The Pulpit   The Sidechapel

 

So much for a description of the church as it now is, but what of the people of times past?  Here are some examples of those we know about.
 First, perhaps, go back just over a century, and you can picture the Victorian workmen bringing the building back from near ruin. See the scaffolding busy with masons and carpenters, and John Seddon making sketches for this proposed reconstruction of the pulpitum. Picture the children’s delight when their efforts enabled the font to be raised to its proud setting, and Nathaniel Wilson, the vicar, watching his church come back to life and beauty before his eyes.

 
 

Go back another hundred odd years, when the old brasses lay gleaming in the chancel, and the squire and his relations, dressed in the elaborate costume of Georgian gentry, dozed peacefully through the long sermons, while the humbler villages sat uncomfortably but respectfully on their hard benches. 
Another hundred or so years back in time, and the congregation is a puritan one. The holy table perhaps stands in the body of the chancel or nave, with seats all around it for the soberly dressed communicants. There is no sign, in their gravity and quiet piety, of the frenzy of destruction unleashed on the church not so long before, for the second time in a century, to rid it from anything that could possibly be considered idolatrous – glass smashed from the windows, whitewash over the wall painting and biblical texts in their place, wooden statues burned and stone ones hacked to pieces. 
 
    Kneeler depicting Ingham Church

 

  Back now to the sixteenth century and the last day of the priory. See the brethren in their white robes bearing the Maltese cross in red and blue, filing in through the now blocked doorway for the last performance of the old choir offices.  
You will have to peer carefully, for the pulpitum was fairly solid, designed to give them a degree of privacy, but, if you cannot see them well, you can hear them in the regular rise and fall of the ageless plainsong melodies, and the sonority of the rolling Latin phrases.

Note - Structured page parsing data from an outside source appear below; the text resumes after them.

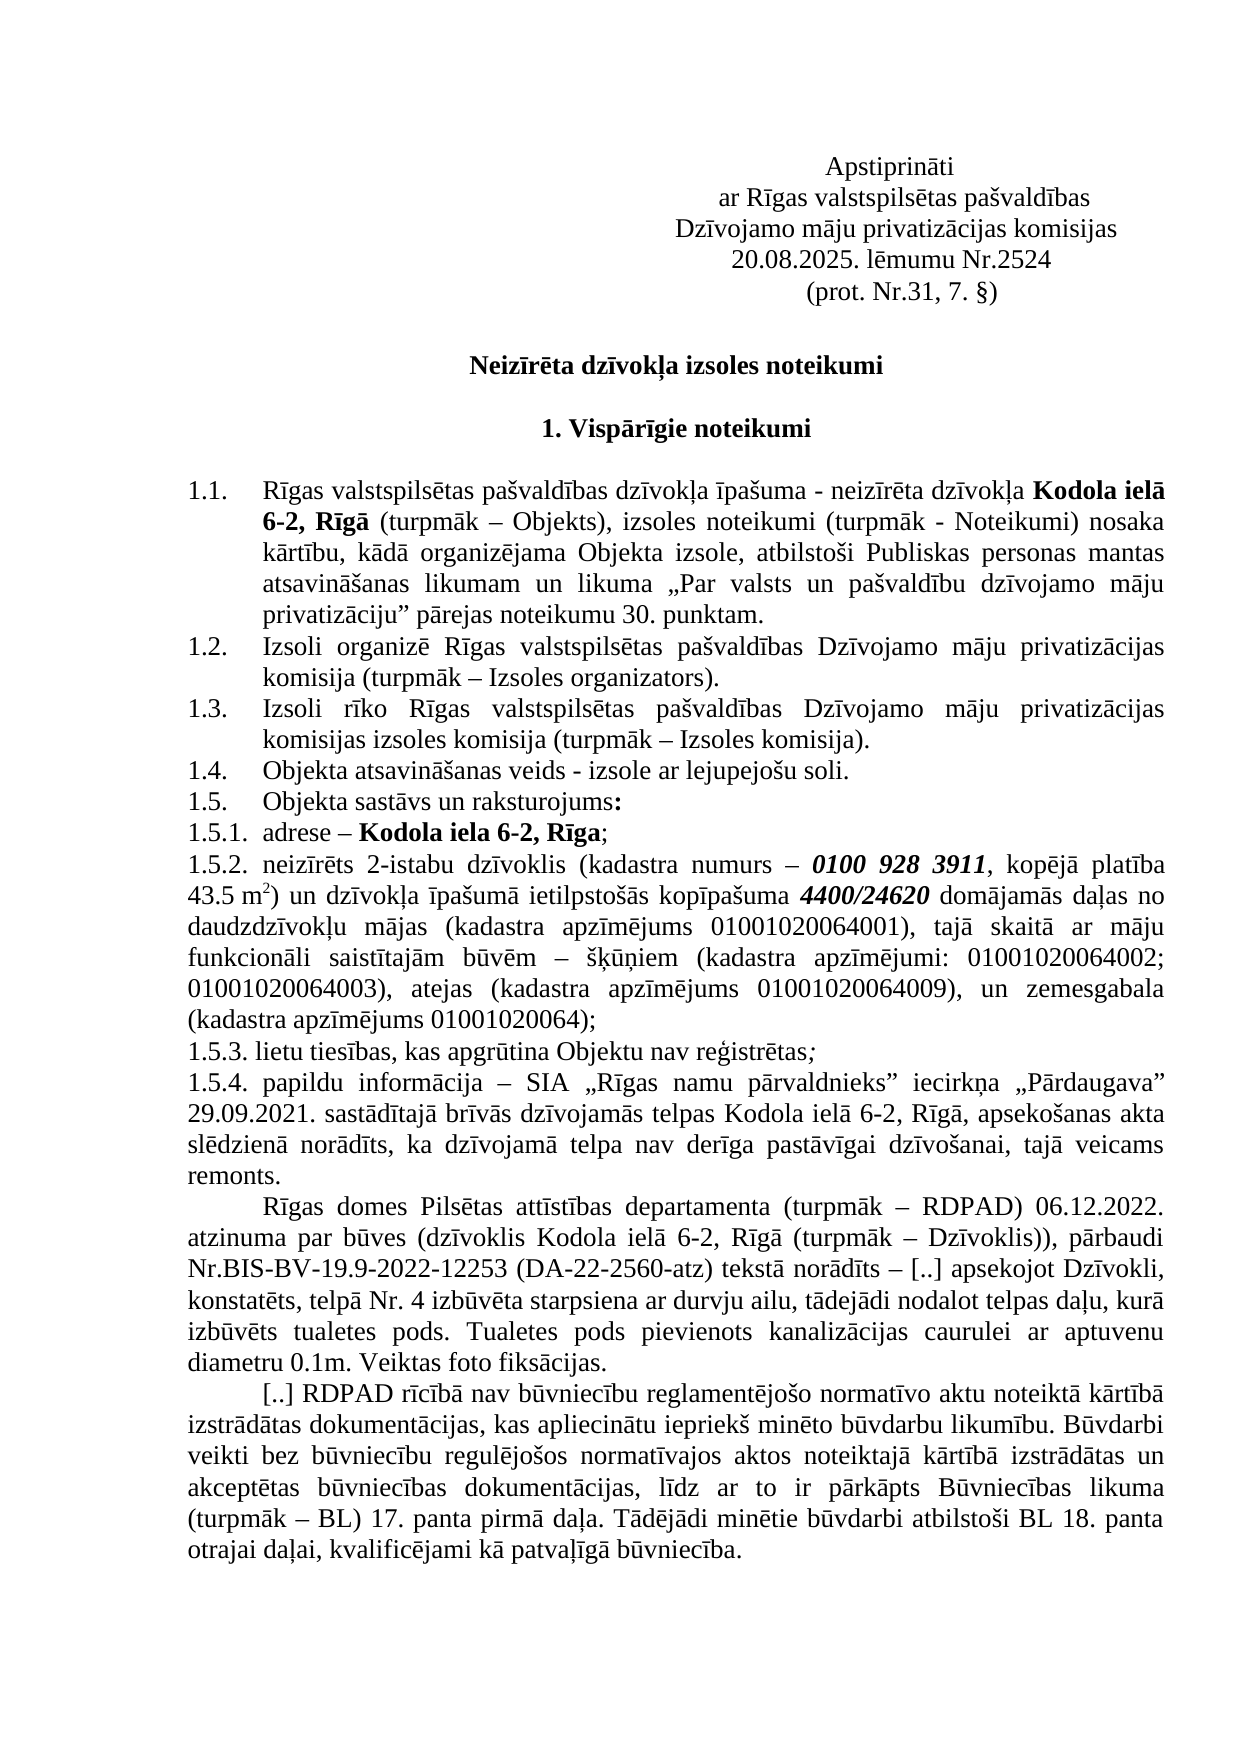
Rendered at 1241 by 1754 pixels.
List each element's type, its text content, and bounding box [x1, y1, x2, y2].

text 1.5. Objekta sastāvs un raksturojums: [187, 785, 1165, 817]
list Izsoli rīko Rīgas valstspilsētas pašvaldības Dzīvojamo māju privatizācijas komisijas izsoles komisija (turpmāk – Izsoles komisija). [187, 692, 1165, 754]
title Neizīrēta dzīvokļa izsoles noteikumi [187, 349, 1165, 381]
text 1.5.3. lietu tiesības, kas apgrūtina Objektu nav reģistrētas; [187, 1034, 1165, 1066]
text Dzīvojamo māju privatizācijas komisijas [600, 212, 1165, 243]
list Izsoli organizē Rīgas valstspilsētas pašvaldības Dzīvojamo māju privatizācijas komisija (turpmāk – Izsoles organizators). [187, 630, 1165, 692]
text 20.08.2025. lēmumu Nr.2524 [656, 243, 1165, 274]
text [..] RDPAD rīcībā nav būvniecību reglamentējošo normatīvo aktu noteiktā kārtībā izstrādātas dokumentācijas, kas apliecinātu iepriekš minēto būvdarbu likumību. Būvdarbi veikti bez būvniecību regulējošos normatīvajos aktos noteiktajā kārtībā izstrādātas un akceptētas būvniecības dokumentācijas, līdz ar to ir pārkāpts Būvniecības likuma (turpmāk – BL) 17. panta pirmā daļa. Tādējādi minētie būvdarbi atbilstoši BL 18. panta otrajai daļai, kvalificējami kā patvaļīgā būvniecība. [187, 1377, 1165, 1564]
text Apstiprināti [825, 150, 1165, 181]
text 1.5.4. papildu informācija – SIA „Rīgas namu pārvaldnieks” iecirkņa „Pārdaugava” 29.09.2021. sastādītajā brīvās dzīvojamās telpas Kodola ielā 6-2, Rīgā, apsekošanas akta slēdzienā norādīts, ka dzīvojamā telpa nav derīga pastāvīgai dzīvošanai, tajā veicams remonts. [187, 1066, 1165, 1190]
text ar Rīgas valstspilsētas pašvaldības [562, 181, 1165, 212]
list Rīgas valstspilsētas pašvaldības dzīvokļa īpašuma - neizīrēta dzīvokļa Kodola ielā 6-2, Rīgā (turpmāk – Objekts), izsoles noteikumi (turpmāk - Noteikumi) nosaka kārtību, kādā organizējama Objekta izsole, atbilstoši Publiskas personas mantas atsavināšanas likumam un likuma „Par valsts un pašvaldību dzīvojamo māju privatizāciju” pārejas noteikumu 30. punktam. [187, 474, 1165, 630]
title 1. Vispārīgie noteikumi [187, 412, 1165, 443]
text 1.4. Objekta atsavināšanas veids - izsole ar lejupejošu soli. [187, 754, 1165, 785]
text (prot. Nr.31, 7. §) [731, 274, 1165, 306]
text Rīgas domes Pilsētas attīstības departamenta (turpmāk – RDPAD) 06.12.2022. atzinuma par būves (dzīvoklis Kodola ielā 6-2, Rīgā (turpmāk – Dzīvoklis)), pārbaudi Nr.BIS-BV-19.9-2022-12253 (DA-22-2560-atz) tekstā norādīts – [..] apsekojot Dzīvokli, konstatēts, telpā Nr. 4 izbūvēta starpsiena ar durvju ailu, tādejādi nodalot telpas daļu, kurā izbūvēts tualetes pods. Tualetes pods pievienots kanalizācijas caurulei ar aptuvenu diametru 0.1m. Veiktas foto fiksācijas. [187, 1190, 1165, 1377]
text 1.5.2. neizīrēts 2-istabu dzīvoklis (kadastra numurs – 0100 928 3911, kopējā platība 43.5 m2) un dzīvokļa īpašumā ietilpstošās kopīpašuma 4400/24620 domājamās daļas no daudzdzīvokļu mājas (kadastra apzīmējums 01001020064001), tajā skaitā ar māju funkcionāli saistītajām būvēm – šķūņiem (kadastra apzīmējumi: 01001020064002; 01001020064003), atejas (kadastra apzīmējums 01001020064009), un zemesgabala (kadastra apzīmējums 01001020064); [187, 848, 1165, 1034]
text 1.5.1. adrese – Kodola iela 6-2, Rīga; [187, 817, 1165, 848]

See them as the service comes to an end, walking out again through the north door into the conventual buildings, never, as friars, to return.
The decoration of the tower ceiling     

  

A happier occasion in 1360, as Sir Miles and Lady Stapleton take part in the dedication of the priory they had endowed; he wearing the insignia of the Garter, of which he was one of the first recipients; she, no doubt, looking at the tomb of her father, Sir Oliver, splendid in its pristine state.  
Perhaps, if it was he who planned so fine a chancel, he and his wife had already had the idea of making the church collegiate. If so, their daughter would be proud that she and Sir Miles had been able to fulfil her parents’ wish. There they stand, in a church ablaze with colour – stained glass, painted walls and screen work, a glorious reredos behind the high alter. For even now after more than a century of loving care, the church is only a shadow of what it once was.
 
    The Chancel

 
 

Over twenty generations have worshipped in this place; more still have worshipped on this site. In turn they have brought with them their joys and their sorrows, their successes and their failures. They have come here to be married, to have their children baptised and confirmed, and to have their loved ones committed to the grave: all to this building and to the God whom they have found most easily here.

And people still come.  A service is held every Sunday, and the church is open every day for visitors, perhaps looking at the tombs, the history, the architecture, but we hope also sensing the presence of God himself here and adding their prayers to the countless prayers of years gone by.